GSRender: Weakly-Supervised 3D Occupancy Perception with 3D Gaussian Splatting
Weakly-supervised 3D occupancy perception is crucial for vision-based autonomous driving in outdoor environments. Previous methods based on NeRF often face a challenge in balancing the number of samples used. Too many samples can decrease efficiency, while too few can compromise accuracy, leading to variations in the mean Intersection over Union (mIoU) by 5-10 points. Furthermore, even with surrounding-view image inputs, only a single image is rendered from each viewpoint at any given moment.

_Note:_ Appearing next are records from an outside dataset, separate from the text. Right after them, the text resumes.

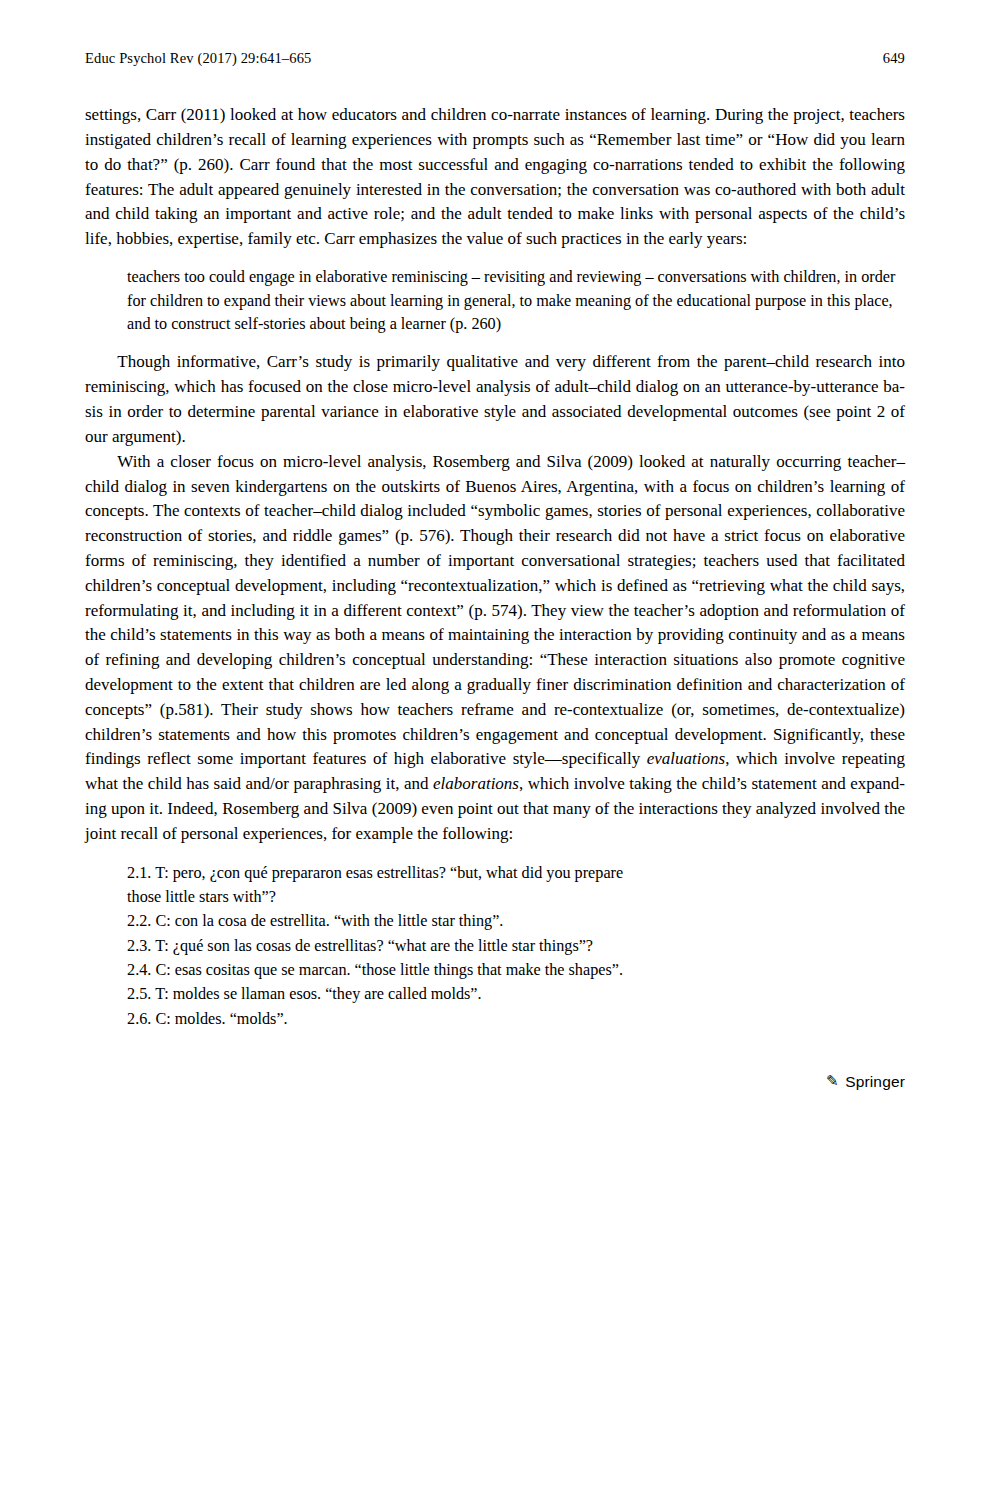Educ Psychol Rev (2017) 29:641–665 649
settings, Carr (2011) looked at how educators and children co-narrate instances of learning. During the project, teachers instigated children’s recall of learning experiences with prompts such as “Remember last time” or “How did you learn to do that?” (p. 260). Carr found that the most successful and engaging co-narrations tended to exhibit the following features: The adult appeared genuinely interested in the conversation; the conversation was co-authored with both adult and child taking an important and active role; and the adult tended to make links with personal aspects of the child’s life, hobbies, expertise, family etc. Carr emphasizes the value of such practices in the early years:
teachers too could engage in elaborative reminiscing – revisiting and reviewing – conversations with children, in order for children to expand their views about learning in general, to make meaning of the educational purpose in this place, and to construct self-stories about being a learner (p. 260)
Though informative, Carr’s study is primarily qualitative and very different from the parent–child research into reminiscing, which has focused on the close micro-level analysis of adult–child dialog on an utterance-by-utterance basis in order to determine parental variance in elaborative style and associated developmental outcomes (see point 2 of our argument).
With a closer focus on micro-level analysis, Rosemberg and Silva (2009) looked at naturally occurring teacher–child dialog in seven kindergartens on the outskirts of Buenos Aires, Argentina, with a focus on children’s learning of concepts. The contexts of teacher–child dialog included “symbolic games, stories of personal experiences, collaborative reconstruction of stories, and riddle games” (p. 576). Though their research did not have a strict focus on elaborative forms of reminiscing, they identified a number of important conversational strategies; teachers used that facilitated children’s conceptual development, including “recontextualization,” which is defined as “retrieving what the child says, reformulating it, and including it in a different context” (p. 574). They view the teacher’s adoption and reformulation of the child’s statements in this way as both a means of maintaining the interaction by providing continuity and as a means of refining and developing children’s conceptual understanding: “These interaction situations also promote cognitive development to the extent that children are led along a gradually finer discrimination definition and characterization of concepts” (p.581). Their study shows how teachers reframe and re-contextualize (or, sometimes, de-contextualize) children’s statements and how this promotes children’s engagement and conceptual development. Significantly, these findings reflect some important features of high elaborative style—specifically evaluations, which involve repeating what the child has said and/or paraphrasing it, and elaborations, which involve taking the child’s statement and expanding upon it. Indeed, Rosemberg and Silva (2009) even point out that many of the interactions they analyzed involved the joint recall of personal experiences, for example the following:
2.1. T: pero, ¿con qué prepararon esas estrellitas? “but, what did you prepare
those little stars with”?
2.2. C: con la cosa de estrellita. “with the little star thing”.
2.3. T: ¿qué son las cosas de estrellitas? “what are the little star things”?
2.4. C: esas cositas que se marcan. “those little things that make the shapes”.
2.5. T: moldes se llaman esos. “they are called molds”.
2.6. C: moldes. “molds”.
✎ Springer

This limitation leads to duplicated predictions, which significantly impacts the practicality of the approach.
To address these challenges, we propose GSRender, which uses 3D Gaussian Splatting for weakly-supervised occupancy estimation, simplifying the sampling process. Additionally, we introduce the Ray Compensation module, which reduces duplicated predictions by compensating for features from adjacent frames. Finally, we redesign the dynamic loss to remove the influence of dynamic objects from adjacent frames.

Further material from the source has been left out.